Earl, Cassie (2015) Making Hope Possible : An Exploration of Moving Popular Pedagogy Forward in Neoliberal Times from the Streets to the University. Journal for Critical Education Policy Studies, 12 (3): 1. pp. 1-43. ISSN 2051-0969
Abstract
In this paper, taken from a fuller discussion in my Doctoral Thesis carried out under a bricolage methodology, I will argue, utilising the fictive and imaginative elements of bricolage, that there are possibilities to engender a popular education through several sites of learning; a social movement (Occupy London), a cooperative higher learning provider (The Social Science Centre) and a reorganised University (The University of Lincoln, Student as Producer). I will also discuss, through the use of generative themes, the possibilities of creating nurture and support networks between these sites by understanding their organisational potential and their pedagogical structures.

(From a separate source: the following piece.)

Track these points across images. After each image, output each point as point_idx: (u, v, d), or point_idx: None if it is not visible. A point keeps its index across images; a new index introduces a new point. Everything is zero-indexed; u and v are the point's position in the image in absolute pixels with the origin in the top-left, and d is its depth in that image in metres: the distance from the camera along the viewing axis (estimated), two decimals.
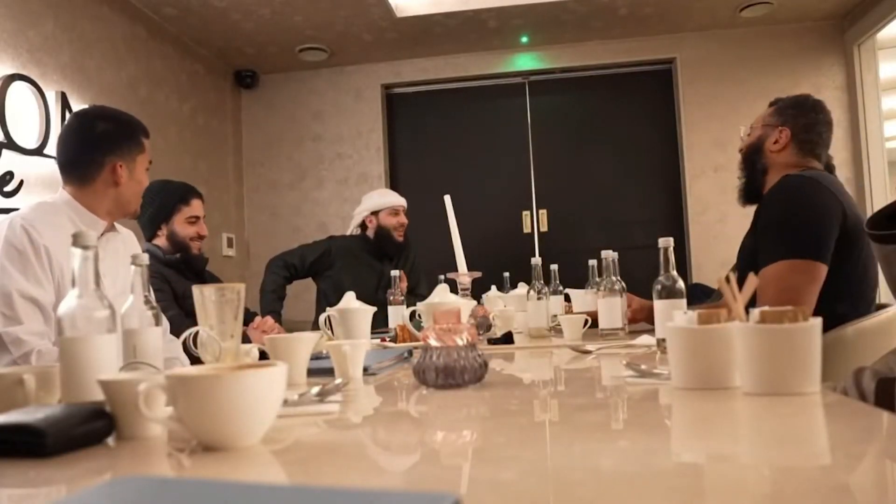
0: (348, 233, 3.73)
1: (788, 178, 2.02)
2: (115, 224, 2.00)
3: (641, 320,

I will attempt to imagine a cyclic trajectory of solidarity and support between them in order to engender a more popular education in all the sites that allows for emancipation from the enclosure of neoliberalised social relations and the fundamental transformation of sociality and social organisation. The paper concludes that there is potential for not only convivial relations between these three layers of pedagogical interaction, but also the potential to create an action research-type cycle on a grand solidarisitic scale.